(WORK TO COMPLETE):
Output, word for word, the lines of this listing that fall between the line with "has best reputation" and the line with "during this step.</span></span>", counting both of those lines, and no others.

--- --- ---

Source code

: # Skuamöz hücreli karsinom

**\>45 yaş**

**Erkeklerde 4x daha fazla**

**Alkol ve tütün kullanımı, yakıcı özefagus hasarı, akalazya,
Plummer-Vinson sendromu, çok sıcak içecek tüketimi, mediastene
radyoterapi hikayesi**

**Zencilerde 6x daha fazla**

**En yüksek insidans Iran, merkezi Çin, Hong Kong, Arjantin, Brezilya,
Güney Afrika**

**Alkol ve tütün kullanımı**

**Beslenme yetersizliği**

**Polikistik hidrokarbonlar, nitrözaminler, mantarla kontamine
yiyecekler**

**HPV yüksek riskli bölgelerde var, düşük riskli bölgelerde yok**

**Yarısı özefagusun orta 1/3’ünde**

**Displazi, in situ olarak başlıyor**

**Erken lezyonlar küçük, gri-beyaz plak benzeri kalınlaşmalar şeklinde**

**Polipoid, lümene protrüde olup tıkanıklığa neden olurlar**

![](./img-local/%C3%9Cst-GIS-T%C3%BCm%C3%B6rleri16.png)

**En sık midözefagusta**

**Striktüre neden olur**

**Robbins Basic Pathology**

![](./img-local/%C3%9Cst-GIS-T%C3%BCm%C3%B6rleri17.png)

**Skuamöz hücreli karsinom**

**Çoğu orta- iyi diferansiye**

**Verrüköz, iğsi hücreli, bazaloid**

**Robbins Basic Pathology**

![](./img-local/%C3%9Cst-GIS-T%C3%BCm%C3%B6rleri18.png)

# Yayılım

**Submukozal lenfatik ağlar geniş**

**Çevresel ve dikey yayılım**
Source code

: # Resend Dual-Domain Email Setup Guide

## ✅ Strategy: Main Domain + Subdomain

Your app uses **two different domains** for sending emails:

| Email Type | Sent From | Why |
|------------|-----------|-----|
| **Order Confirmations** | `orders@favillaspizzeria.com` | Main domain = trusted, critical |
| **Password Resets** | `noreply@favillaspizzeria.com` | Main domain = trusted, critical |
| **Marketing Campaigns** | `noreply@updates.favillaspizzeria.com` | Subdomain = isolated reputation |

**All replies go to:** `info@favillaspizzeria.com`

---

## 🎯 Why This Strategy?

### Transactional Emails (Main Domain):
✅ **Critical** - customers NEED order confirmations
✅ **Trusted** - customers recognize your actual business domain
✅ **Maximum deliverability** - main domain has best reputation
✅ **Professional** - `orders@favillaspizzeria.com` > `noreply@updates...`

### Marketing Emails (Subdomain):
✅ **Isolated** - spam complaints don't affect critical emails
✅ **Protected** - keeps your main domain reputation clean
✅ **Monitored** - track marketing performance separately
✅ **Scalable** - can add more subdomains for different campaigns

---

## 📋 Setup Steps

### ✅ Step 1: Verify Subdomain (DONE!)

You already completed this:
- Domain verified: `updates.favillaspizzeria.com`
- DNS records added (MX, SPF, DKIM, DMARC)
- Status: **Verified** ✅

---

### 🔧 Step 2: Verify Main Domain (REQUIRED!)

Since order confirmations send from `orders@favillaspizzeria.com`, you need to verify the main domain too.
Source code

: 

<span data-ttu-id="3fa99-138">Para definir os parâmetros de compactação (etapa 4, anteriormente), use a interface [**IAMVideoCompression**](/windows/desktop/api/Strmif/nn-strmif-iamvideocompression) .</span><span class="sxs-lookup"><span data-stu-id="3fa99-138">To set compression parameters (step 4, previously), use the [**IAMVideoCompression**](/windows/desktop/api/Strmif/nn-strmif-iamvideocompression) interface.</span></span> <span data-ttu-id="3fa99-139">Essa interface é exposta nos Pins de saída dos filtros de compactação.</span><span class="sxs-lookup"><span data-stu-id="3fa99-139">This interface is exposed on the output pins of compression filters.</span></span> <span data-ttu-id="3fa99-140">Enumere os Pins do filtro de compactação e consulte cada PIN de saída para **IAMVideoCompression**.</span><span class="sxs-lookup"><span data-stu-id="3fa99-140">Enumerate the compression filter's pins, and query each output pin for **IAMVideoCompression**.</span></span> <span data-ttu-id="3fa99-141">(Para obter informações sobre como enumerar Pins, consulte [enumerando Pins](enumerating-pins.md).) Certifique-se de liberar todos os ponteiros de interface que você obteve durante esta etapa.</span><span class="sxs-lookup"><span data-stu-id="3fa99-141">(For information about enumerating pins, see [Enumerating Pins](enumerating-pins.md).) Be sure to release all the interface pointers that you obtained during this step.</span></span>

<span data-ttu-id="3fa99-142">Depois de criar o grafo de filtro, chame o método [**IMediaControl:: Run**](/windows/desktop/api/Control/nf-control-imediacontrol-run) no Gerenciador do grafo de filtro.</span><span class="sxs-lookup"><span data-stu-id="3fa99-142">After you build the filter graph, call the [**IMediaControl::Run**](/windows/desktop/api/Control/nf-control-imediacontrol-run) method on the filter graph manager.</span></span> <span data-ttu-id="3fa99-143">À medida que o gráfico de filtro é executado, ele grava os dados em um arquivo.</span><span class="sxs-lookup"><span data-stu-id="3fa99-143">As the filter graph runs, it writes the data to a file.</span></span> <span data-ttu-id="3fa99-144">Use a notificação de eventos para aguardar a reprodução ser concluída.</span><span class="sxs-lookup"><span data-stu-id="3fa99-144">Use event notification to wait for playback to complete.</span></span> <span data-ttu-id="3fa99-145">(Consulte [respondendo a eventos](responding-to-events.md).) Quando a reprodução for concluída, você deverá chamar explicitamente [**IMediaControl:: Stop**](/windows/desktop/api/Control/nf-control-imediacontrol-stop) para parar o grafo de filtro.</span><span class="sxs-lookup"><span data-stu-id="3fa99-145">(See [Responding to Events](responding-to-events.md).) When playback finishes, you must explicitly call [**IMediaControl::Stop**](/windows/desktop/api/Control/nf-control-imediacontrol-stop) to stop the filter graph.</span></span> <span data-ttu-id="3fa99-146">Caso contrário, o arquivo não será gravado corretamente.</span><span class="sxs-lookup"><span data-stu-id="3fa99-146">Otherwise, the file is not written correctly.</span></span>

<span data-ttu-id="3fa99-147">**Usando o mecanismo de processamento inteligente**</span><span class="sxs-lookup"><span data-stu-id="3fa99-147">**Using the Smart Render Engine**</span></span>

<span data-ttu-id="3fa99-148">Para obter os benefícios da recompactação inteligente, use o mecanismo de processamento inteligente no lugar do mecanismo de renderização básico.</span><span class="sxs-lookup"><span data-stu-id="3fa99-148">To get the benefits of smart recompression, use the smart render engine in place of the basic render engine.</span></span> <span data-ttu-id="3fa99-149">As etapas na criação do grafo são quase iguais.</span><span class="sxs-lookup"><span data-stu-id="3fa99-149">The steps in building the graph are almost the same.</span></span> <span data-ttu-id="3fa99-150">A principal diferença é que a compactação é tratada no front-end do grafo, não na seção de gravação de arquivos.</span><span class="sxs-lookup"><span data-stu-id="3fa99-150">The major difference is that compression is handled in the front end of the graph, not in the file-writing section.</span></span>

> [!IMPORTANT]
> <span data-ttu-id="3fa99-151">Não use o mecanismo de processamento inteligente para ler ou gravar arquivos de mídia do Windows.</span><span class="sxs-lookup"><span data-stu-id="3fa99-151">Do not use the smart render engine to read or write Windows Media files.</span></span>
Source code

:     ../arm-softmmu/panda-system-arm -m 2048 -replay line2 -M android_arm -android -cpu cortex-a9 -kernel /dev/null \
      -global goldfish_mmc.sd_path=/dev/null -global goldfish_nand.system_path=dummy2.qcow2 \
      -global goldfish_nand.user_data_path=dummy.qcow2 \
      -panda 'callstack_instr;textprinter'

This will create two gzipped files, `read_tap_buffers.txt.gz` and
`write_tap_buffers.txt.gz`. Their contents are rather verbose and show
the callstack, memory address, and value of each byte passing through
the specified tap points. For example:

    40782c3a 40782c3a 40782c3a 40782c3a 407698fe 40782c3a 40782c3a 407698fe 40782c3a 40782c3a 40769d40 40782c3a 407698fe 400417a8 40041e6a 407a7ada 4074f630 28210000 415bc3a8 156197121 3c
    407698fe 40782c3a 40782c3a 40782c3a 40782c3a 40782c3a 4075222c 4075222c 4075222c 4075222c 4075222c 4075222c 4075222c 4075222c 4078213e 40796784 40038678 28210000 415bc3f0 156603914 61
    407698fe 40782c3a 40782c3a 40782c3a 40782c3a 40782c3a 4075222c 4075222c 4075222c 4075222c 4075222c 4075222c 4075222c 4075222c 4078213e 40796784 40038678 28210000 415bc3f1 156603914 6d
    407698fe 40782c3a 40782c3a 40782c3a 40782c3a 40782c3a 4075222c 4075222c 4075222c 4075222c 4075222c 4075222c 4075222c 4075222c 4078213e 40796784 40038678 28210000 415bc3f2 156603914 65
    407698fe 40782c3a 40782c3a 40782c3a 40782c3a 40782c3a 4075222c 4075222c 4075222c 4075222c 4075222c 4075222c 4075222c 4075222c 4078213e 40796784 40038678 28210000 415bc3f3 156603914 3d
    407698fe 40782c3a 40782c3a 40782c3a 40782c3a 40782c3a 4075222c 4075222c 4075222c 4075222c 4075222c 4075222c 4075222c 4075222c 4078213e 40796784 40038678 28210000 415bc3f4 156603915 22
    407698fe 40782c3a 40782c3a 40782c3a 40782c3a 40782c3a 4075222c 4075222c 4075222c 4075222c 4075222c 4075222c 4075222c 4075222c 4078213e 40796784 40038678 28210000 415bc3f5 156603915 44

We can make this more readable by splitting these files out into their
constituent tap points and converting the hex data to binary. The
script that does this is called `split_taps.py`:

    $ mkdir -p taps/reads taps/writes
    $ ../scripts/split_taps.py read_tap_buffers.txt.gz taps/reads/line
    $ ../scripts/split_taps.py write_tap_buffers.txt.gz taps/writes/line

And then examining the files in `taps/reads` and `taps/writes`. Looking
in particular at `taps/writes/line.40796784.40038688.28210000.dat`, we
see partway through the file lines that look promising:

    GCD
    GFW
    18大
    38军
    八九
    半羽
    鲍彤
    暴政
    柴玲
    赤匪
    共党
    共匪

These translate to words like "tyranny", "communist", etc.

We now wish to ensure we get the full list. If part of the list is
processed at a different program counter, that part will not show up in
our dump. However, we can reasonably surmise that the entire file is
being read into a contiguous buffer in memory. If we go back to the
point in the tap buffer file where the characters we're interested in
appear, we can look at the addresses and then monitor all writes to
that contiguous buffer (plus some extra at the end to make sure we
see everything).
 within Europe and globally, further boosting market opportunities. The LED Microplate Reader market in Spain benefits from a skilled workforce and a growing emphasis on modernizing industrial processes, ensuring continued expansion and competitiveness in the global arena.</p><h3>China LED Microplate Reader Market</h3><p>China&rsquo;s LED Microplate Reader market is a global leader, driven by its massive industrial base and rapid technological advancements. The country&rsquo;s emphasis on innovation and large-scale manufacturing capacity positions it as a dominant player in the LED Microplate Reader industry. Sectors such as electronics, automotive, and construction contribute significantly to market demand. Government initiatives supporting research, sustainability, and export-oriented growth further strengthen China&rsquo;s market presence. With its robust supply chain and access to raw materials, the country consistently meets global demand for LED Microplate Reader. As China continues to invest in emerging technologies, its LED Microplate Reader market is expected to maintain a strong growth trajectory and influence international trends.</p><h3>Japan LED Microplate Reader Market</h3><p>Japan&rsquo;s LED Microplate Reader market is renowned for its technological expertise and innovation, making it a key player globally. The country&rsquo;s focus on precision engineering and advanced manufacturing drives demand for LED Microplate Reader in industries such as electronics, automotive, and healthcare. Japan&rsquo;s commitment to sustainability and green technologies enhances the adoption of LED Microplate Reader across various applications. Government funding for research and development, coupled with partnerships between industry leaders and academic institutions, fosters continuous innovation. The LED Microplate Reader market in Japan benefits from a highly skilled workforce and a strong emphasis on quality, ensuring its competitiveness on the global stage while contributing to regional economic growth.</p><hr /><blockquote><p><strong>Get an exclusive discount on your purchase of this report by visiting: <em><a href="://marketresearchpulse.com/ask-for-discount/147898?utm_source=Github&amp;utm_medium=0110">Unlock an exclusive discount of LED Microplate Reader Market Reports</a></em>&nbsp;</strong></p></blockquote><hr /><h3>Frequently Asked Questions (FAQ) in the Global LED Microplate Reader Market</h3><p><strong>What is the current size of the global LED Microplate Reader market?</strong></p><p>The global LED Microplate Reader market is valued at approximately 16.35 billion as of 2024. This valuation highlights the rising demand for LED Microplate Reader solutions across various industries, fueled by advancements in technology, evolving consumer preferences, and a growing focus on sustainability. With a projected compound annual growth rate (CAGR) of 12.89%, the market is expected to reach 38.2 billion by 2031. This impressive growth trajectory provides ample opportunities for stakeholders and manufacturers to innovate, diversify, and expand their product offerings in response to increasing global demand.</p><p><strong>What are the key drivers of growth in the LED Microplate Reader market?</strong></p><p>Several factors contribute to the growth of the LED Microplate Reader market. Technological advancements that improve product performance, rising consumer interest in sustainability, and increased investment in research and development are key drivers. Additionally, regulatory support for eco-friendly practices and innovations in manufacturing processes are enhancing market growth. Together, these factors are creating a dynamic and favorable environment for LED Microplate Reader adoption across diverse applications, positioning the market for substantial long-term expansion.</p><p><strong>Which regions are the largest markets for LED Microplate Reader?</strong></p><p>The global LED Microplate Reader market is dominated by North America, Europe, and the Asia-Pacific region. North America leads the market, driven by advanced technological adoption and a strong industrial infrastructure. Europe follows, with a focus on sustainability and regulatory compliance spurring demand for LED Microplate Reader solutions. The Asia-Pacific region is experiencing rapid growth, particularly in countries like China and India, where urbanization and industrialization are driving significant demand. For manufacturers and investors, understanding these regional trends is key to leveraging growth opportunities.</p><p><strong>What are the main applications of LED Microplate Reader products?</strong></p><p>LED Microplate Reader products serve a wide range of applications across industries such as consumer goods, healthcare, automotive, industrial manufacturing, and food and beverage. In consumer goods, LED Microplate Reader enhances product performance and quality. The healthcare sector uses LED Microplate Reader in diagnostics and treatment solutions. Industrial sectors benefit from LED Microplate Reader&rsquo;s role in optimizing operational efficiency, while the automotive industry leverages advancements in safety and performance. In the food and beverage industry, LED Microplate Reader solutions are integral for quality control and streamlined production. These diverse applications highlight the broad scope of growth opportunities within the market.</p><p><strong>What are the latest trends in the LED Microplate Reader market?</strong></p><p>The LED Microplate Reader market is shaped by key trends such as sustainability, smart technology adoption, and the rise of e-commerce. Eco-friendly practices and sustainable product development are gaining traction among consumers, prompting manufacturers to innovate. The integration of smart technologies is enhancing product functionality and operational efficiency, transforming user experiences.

--- --- ---

(WRITTEN ANSWER):
✅ **Maximum deliverability** - main domain has best reputation
✅ **Professional** - `orders@favillaspizzeria.com` > `noreply@updates...`

### Marketing Emails (Subdomain):
✅ **Isolated** - spam complaints don't affect critical emails
✅ **Protected** - keeps your main domain reputation clean
✅ **Monitored** - track marketing performance separately
✅ **Scalable** - can add more subdomains for different campaigns

---

## 📋 Setup Steps

### ✅ Step 1: Verify Subdomain (DONE!)

You already completed this:
- Domain verified: `updates.favillaspizzeria.com`
- DNS records added (MX, SPF, DKIM, DMARC)
- Status: **Verified** ✅

---

### 🔧 Step 2: Verify Main Domain (REQUIRED!)

Since order confirmations send from `orders@favillaspizzeria.com`, you need to verify the main domain too.
Source code

: 

<span data-ttu-id="3fa99-138">Para definir os parâmetros de compactação (etapa 4, anteriormente), use a interface [**IAMVideoCompression**](/windows/desktop/api/Strmif/nn-strmif-iamvideocompression) .</span><span class="sxs-lookup"><span data-stu-id="3fa99-138">To set compression parameters (step 4, previously), use the [**IAMVideoCompression**](/windows/desktop/api/Strmif/nn-strmif-iamvideocompression) interface.</span></span> <span data-ttu-id="3fa99-139">Essa interface é exposta nos Pins de saída dos filtros de compactação.</span><span class="sxs-lookup"><span data-stu-id="3fa99-139">This interface is exposed on the output pins of compression filters.</span></span> <span data-ttu-id="3fa99-140">Enumere os Pins do filtro de compactação e consulte cada PIN de saída para **IAMVideoCompression**.</span><span class="sxs-lookup"><span data-stu-id="3fa99-140">Enumerate the compression filter's pins, and query each output pin for **IAMVideoCompression**.</span></span> <span data-ttu-id="3fa99-141">(Para obter informações sobre como enumerar Pins, consulte [enumerando Pins](enumerating-pins.md).) Certifique-se de liberar todos os ponteiros de interface que você obteve durante esta etapa.</span><span class="sxs-lookup"><span data-stu-id="3fa99-141">(For information about enumerating pins, see [Enumerating Pins](enumerating-pins.md).) Be sure to release all the interface pointers that you obtained during this step.</span></span>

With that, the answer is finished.